READING PASSAGE below:
A woman with colorful makeup that shows two eye drop bottles and a rainbow

Tips to Feel More Like Yourself with Thyroid Eye Disease

My experience with thyroid eye disease and Graves’ disease was a constant struggle. Every day was difficult, and I felt like my body was spinning wildly out of control. I got to the point where I could not recognize myself in the mirror. While my doctors had treatment plans, it was a very long wait for each of them. I could only do my best and take things one day at a time. Here are some things that helped me feel a little more like myself along the way:

Feeling more like myself with TED

Gel eye drops

These were a game-changer. I was embarrassed by how red and alarming my eyes looked, which I learned was in part due to how dry they were from my eyelids not being able to close all the way. Switching to gel eye drops and using them three times a day helped soothe that dryness.


I’ve always been fascinated by how shadows and colors can manipulate shapes and change focal points. I researched makeup techniques, took a lesson with a professional makeup artist, and through trial and error learned which products and techniques helped make my eyes appear not as far forward. I found the smoky eye technique to be particularly helpful - by darkening the lid and lower lash line with matte colors, the eyes appear to drawback. Comparatively, lighter lids will open up the eyes, and shimmery colors will draw more focus to that area. Makeup became a very important tool to help me feel more like myself.
End of READING PASSAGE.
THINGS TO DO:
a – Restate the paragraph beginning "These were a game-changer" from the passage on thyroid eye disease more briefly, keeping its main facts.
b – Decide whether each statement agrees with the passage on thyroid eye disease. Answer yes or no and quote the deciding words. (i) The writer took a lesson with a professional makeup artist. (ii) The writer used gel eye drops twice a day. (iii) Shimmery colors draw focus away from the eyes.
c – Copy the part of the passage on thyroid eye disease starting with "Feeling more like" and going on through "soothe that dryness.".
DATA PROVIDED below:
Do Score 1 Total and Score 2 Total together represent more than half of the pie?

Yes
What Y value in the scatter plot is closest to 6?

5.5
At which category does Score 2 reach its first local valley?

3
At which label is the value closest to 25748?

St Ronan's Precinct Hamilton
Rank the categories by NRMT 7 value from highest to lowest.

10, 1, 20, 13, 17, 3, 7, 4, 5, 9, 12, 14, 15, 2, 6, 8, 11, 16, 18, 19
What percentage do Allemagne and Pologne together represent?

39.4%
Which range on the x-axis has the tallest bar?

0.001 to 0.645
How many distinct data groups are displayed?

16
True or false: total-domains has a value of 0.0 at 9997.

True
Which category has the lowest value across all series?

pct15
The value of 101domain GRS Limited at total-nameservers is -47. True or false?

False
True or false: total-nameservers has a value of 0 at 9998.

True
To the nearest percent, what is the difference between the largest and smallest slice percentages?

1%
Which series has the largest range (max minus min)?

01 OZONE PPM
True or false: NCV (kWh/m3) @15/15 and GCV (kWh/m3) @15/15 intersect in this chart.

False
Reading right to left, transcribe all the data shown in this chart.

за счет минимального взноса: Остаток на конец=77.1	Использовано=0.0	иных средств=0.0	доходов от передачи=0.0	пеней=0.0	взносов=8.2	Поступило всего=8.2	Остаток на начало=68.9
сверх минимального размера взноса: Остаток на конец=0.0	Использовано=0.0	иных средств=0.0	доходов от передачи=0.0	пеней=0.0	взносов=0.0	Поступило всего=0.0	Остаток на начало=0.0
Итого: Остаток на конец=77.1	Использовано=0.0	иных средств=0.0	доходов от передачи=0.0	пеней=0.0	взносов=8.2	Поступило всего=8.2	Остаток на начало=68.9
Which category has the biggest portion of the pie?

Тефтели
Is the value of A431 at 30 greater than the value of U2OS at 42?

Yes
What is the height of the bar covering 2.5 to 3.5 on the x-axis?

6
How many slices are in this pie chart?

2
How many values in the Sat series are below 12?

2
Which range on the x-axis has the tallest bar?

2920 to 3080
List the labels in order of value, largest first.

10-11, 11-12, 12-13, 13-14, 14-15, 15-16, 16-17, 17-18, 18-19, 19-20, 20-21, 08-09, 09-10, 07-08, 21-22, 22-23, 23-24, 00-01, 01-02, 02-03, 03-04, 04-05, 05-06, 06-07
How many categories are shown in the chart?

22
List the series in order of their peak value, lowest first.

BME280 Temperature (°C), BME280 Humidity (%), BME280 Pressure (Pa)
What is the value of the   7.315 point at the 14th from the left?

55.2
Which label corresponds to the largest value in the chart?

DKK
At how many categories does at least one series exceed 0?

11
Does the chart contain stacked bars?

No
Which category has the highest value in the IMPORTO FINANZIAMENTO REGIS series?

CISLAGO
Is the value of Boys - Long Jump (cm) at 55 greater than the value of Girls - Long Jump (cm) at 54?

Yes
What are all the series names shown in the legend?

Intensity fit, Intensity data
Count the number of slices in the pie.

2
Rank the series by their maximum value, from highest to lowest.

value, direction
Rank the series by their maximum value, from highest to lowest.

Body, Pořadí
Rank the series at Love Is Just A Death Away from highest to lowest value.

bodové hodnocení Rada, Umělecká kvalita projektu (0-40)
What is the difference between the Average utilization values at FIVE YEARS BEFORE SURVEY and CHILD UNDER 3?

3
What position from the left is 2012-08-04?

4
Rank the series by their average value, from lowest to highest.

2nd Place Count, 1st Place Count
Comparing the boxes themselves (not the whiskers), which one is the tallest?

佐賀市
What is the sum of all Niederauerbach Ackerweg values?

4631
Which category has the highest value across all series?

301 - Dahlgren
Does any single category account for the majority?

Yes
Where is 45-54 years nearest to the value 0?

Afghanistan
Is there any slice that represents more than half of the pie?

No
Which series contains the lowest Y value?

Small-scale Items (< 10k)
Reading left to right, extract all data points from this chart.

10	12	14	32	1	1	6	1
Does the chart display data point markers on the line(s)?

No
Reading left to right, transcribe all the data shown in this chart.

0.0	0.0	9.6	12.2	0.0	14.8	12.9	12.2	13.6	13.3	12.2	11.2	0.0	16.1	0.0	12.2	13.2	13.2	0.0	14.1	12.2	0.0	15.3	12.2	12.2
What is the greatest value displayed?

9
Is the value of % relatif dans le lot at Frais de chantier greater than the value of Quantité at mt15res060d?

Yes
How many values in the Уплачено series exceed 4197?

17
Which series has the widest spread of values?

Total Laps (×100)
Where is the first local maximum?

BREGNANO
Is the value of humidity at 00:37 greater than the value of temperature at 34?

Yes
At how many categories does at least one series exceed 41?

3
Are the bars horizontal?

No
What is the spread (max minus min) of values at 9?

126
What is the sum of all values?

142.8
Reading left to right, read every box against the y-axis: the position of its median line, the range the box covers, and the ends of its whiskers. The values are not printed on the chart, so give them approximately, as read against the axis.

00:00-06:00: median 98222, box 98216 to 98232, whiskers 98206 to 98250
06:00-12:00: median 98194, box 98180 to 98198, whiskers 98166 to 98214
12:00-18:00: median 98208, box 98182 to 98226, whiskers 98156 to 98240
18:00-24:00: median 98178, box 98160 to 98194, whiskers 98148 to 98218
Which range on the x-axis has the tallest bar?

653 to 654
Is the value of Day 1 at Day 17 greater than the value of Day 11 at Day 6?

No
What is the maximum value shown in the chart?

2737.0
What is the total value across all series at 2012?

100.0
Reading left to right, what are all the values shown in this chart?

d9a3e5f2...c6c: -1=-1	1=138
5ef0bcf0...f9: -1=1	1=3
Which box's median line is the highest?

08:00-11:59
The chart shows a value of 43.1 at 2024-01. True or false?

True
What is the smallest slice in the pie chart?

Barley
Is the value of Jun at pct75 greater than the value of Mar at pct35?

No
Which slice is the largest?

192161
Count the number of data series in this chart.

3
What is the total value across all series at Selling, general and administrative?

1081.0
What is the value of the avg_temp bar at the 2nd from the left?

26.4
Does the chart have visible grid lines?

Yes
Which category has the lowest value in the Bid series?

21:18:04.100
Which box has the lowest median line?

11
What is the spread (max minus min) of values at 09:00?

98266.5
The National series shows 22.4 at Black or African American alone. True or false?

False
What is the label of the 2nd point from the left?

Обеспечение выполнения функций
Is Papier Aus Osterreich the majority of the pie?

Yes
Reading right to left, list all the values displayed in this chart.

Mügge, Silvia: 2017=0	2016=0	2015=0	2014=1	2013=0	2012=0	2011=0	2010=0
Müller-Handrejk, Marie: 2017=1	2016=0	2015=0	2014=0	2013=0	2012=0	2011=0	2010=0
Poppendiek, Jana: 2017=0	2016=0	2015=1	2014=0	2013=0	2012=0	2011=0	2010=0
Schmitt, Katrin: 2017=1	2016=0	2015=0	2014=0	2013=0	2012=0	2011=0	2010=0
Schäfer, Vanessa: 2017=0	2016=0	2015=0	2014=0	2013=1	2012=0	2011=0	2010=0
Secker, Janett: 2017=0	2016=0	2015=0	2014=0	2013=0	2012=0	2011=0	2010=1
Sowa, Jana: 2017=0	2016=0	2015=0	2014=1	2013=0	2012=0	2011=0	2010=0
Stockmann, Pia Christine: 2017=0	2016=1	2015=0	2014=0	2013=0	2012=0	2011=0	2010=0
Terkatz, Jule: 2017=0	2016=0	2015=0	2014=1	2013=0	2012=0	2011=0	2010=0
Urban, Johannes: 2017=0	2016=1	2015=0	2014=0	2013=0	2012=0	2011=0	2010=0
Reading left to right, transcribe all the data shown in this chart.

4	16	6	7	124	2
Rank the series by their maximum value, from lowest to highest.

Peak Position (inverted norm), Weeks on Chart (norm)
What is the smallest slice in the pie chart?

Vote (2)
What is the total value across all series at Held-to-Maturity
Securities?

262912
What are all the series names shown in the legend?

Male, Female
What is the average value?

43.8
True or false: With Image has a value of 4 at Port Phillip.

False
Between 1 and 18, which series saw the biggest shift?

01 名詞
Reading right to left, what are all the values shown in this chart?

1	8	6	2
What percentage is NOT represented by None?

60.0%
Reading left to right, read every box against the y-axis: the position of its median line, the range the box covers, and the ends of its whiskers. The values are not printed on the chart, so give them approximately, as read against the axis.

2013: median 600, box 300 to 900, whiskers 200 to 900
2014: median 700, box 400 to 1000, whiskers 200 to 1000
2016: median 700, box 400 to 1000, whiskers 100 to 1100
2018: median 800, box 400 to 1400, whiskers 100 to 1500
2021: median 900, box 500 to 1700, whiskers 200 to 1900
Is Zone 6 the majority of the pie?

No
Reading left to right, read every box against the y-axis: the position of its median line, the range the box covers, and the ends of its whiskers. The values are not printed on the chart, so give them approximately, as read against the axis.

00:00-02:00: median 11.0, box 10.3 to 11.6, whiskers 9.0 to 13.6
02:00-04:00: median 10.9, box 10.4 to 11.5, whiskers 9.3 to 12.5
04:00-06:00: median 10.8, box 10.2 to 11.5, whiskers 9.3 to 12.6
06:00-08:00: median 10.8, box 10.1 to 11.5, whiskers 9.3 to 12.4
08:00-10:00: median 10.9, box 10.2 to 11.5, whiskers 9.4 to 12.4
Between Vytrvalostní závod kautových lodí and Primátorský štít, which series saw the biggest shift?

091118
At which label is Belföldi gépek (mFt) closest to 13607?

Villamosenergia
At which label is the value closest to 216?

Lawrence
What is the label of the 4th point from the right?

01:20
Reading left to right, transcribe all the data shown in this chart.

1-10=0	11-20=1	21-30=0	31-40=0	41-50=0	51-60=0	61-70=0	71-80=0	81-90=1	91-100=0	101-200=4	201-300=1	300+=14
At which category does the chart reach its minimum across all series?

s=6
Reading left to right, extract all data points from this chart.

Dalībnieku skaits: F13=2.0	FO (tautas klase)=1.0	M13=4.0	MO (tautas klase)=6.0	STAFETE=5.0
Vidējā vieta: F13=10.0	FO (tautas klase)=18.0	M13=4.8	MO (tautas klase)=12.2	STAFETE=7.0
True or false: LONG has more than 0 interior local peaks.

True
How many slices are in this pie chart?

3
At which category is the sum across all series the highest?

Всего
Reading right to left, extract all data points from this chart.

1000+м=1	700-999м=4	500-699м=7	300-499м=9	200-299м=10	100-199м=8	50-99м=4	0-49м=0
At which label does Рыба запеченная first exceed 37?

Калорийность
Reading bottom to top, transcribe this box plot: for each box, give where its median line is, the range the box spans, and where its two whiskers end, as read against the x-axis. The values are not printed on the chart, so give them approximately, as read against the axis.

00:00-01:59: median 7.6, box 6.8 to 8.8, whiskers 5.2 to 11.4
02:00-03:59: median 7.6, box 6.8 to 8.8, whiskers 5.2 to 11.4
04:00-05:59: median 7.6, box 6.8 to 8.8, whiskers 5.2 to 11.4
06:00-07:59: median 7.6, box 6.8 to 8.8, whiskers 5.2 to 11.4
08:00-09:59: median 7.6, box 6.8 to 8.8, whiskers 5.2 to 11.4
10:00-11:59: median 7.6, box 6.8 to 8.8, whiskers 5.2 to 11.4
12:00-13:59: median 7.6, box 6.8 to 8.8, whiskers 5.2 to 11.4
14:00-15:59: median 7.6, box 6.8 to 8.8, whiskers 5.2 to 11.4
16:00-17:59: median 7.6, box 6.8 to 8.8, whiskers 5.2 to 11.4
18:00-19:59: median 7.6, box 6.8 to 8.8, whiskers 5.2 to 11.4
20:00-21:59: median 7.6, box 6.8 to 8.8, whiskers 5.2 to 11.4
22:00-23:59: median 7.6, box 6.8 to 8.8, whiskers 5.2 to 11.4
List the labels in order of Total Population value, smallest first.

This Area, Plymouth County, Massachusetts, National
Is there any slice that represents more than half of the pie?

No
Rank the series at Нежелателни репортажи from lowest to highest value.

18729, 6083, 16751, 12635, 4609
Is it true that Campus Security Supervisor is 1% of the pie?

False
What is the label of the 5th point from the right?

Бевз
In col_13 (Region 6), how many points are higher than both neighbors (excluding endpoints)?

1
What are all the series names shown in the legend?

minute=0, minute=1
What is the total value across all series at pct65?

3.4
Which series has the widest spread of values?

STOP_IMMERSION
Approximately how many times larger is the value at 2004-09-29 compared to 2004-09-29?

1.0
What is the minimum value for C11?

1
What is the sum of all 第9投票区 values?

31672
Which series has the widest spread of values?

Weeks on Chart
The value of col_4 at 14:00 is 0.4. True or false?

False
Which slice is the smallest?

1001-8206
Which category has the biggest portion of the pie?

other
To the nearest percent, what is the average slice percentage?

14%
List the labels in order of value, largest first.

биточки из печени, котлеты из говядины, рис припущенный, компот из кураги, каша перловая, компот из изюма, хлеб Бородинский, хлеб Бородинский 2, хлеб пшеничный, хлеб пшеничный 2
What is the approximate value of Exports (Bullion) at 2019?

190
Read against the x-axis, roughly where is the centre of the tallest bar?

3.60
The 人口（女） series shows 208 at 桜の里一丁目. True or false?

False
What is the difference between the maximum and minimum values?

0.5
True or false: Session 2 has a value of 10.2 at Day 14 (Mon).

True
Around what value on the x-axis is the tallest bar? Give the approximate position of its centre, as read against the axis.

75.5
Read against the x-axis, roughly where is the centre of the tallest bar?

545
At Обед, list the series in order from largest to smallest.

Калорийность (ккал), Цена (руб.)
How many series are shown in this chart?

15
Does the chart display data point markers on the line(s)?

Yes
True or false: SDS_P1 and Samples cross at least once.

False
End of DATA PROVIDED.
RESULTS OF THE TASKS:
a – Gel eye drops were a game-changer. The writer was embarrassed by how red and alarming their eyes looked. This was partly because the eyes were dry, since the eyelids could not close all the way. Using gel eye drops three times a day soothed the dryness.

b –
(i) Yes: "took a lesson with a professional makeup artist"
(ii) No: "using them three times a day"
(iii) No: "shimmery colors will draw more focus to that area"

c –
Feeling more like myself with TED

Gel eye drops

These were a game-changer. I was embarrassed by how red and alarming my eyes looked, which I learned was in part due to how dry they were from my eyelids not being able to close all the way. Switching to gel eye drops and using them three times a day helped soothe that dryness.